Asus Eee vs. current district laptop standards - 87 views

started by Stephanie Sandifer on 06 Apr 08 no follow-up yet
  • Stephanie Sandifer
     
    I am a huge advocate for implementing 1:1 with Asus Eee portables, but in recent F2F discussion with a colleague I was challenged to defend why the Asus Eee would be a better alternative to the current district standard laptop specifications.

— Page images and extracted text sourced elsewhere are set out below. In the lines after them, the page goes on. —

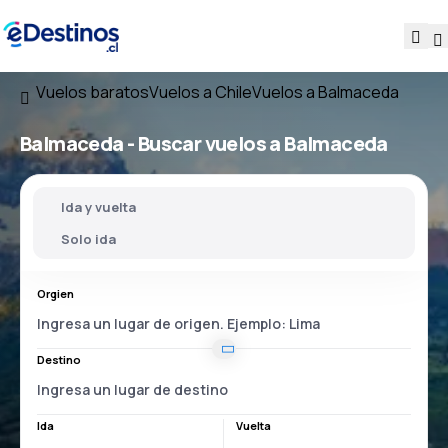
Vuelos baratos
Vuelos a Chile
Vuelos a Balmaceda
Balmaceda - Buscar vuelos a Balmaceda
Ida y vuelta
Solo ida
Orgien
Destino
Ida
Vuelta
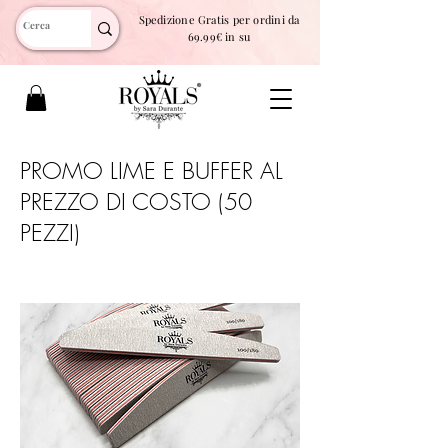
Spedizione Gratis per ordini da
69.99€ in su
PROMO LIME E BUFFER AL
PREZZO DI COSTO (50
PEZZI)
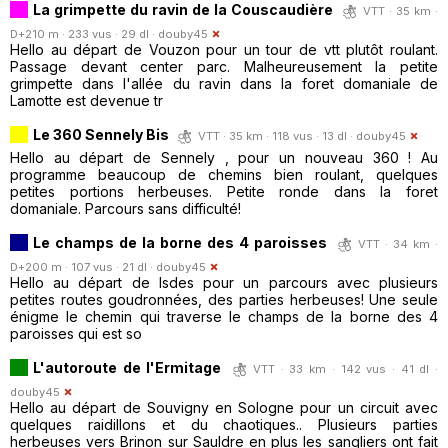
La grimpette du ravin de la Couscaudière
VTT · 35 km ·
D+210 m · 233 vus · 29 dl ·
douby45
Hello au départ de Vouzon pour un tour de vtt plutôt roulant.
Passage devant center parc. Malheureusement la petite
grimpette dans l'allée du ravin dans la foret domaniale de
Lamotte est devenue tr
Le 360 Sennely Bis
VTT · 35 km · 118 vus · 13 dl ·
douby45
Hello au départ de Sennely , pour un nouveau 360 ! Au
programme beaucoup de chemins bien roulant, quelques
petites portions herbeuses. Petite ronde dans la foret
domaniale. Parcours sans difficulté!
Le champs de la borne des 4 paroisses
VTT · 34 km ·
D+200 m · 107 vus · 21 dl ·
douby45
Hello au départ de Isdes pour un parcours avec plusieurs
petites routes goudronnées, des parties herbeuses! Une seule
énigme le chemin qui traverse le champs de la borne des 4
paroisses qui est so
L'autoroute de l'Ermitage
VTT · 33 km · 142 vus · 41 dl ·
douby45
Hello au départ de Souvigny en Sologne pour un circuit avec
quelques raidillons et du chaotiques.. Plusieurs parties
herbeuses vers Brinon sur Sauldre en plus les sangliers ont fait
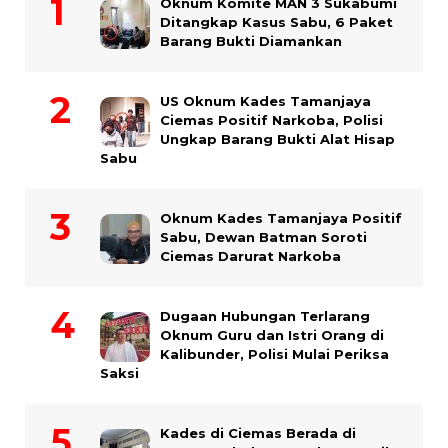
Oknum Komite MAN 3 Sukabumi
Ditangkap Kasus Sabu, 6 Paket
Barang Bukti Diamankan
US Oknum Kades Tamanjaya
Ciemas Positif Narkoba, Polisi
Ungkap Barang Bukti Alat Hisap
Sabu
Oknum Kades Tamanjaya Positif
Sabu, Dewan Batman Soroti
Ciemas Darurat Narkoba
Dugaan Hubungan Terlarang
Oknum Guru dan Istri Orang di
Kalibunder, Polisi Mulai Periksa
Saksi
Kades di Ciemas Berada di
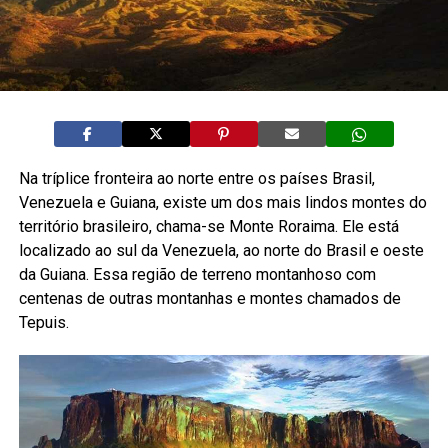
Na tríplice fronteira ao norte entre os países Brasil,
Venezuela e Guiana, existe um dos mais lindos montes do
território brasileiro, chama-se Monte Roraima. Ele está
localizado ao sul da Venezuela, ao norte do Brasil e oeste
da Guiana. Essa região de terreno montanhoso com
centenas de outras montanhas e montes chamados de
Tepuis.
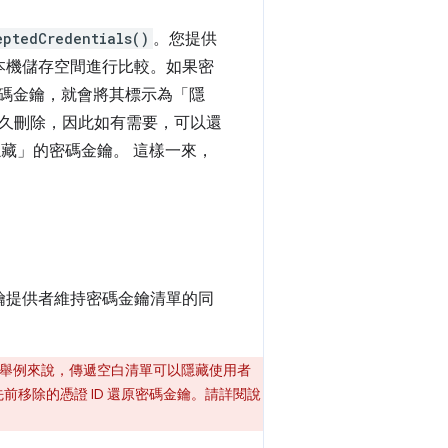
eptedCredentials()
。您提供
的本機儲存空間進行比較。如果密
碼金鑰，就會將其標示為「隱
久刪除，因此如有需要，可以還
藏」的密碼金鑰。 這樣一來，
金鑰提供者維持密碼金鑰清單的同
舉例來說，傳遞空白清單可以隱藏使用者
前移除的憑證 ID 還原密碼金鑰。請詳閱說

    For the purpose of this discussion, the typical "standard laptop specs" in my district include: HP 6910p (Intel Core 2 Duo T7100, 1.8 GHz, Dual Core, 2MBL2 Cache; 1 GB, DDR2 667MHz SDRAM, 1 DIMM +1 open slot; 80 GB Hard Drive, 5400rpm SATA); Apple MacBook (current specs not listed on district website, but usually matches current minimum specs on MacBook as listed on Apple Store website); Latitude D630 (Intel Core 2 Duo T7100, 1.8 GHz, Dual Core, 2MBL2 Cache; 1 GB, DDR2 667MHz SDRAM, 1 DIMM + 1 open slot; 80 GB Hard Drive, 5400rpm SATA); Lenovo ThinkPad R61 (Intel Core 2 Duo T7100, 1.8 GHz, Dual Core, 2MBL2 Cache; 1 GB, DDR2 667MHz SDRAM, 1 DIMM + 1 open slot ; 80 GB Hard Drive, 5400rpm SATA)

    All standard specs listed above come with standard district load that includes Windows XP and most recent MS Office Suite of applications (Word, PPT, Excel, Access, Frontpage).

    So I am putting this out here as a discussion for us to explore "talking points" when it comes to trying to push this idea within our districts.

    Specifically, I have some guiding questions that may help direct the discussion:

    1. Life cycles -- will the Asus Eee match or exceed current laptop life cycles (of 3 to 5 years)? (Personally, to me this is not an issue because if the current lifecycle of our laptops is only 3 to 5 years, then I don't see why we shouldn't consider a high school 1:1 program where students are issued a laptop in 9th grade and then are awarded the laptop at graduation if they graduate on time.)

    2. Microsoft Office as business standard office suite -- How can we say we are preparing our students for college and careers if they aren't using the "industry-standard" software? (I hate this question, but it does come up in these discussions with non-believers.)

    3. Wear & Tear -- Similar to the "life cycle" issue -- what kind of wear & tear can we expect with the Asus Eee vs. current standard laptops? This also includes a question about what kinds of demands the use of this laptop will place on tech support when there are software issues?

    4. Cost of Asus Eee = "cheap" -- this flies in the face of "status quo" thinking about quality and craftsmanship. What talking points will help advocates challenge this embedded way-of-thinking about cost vs. quality?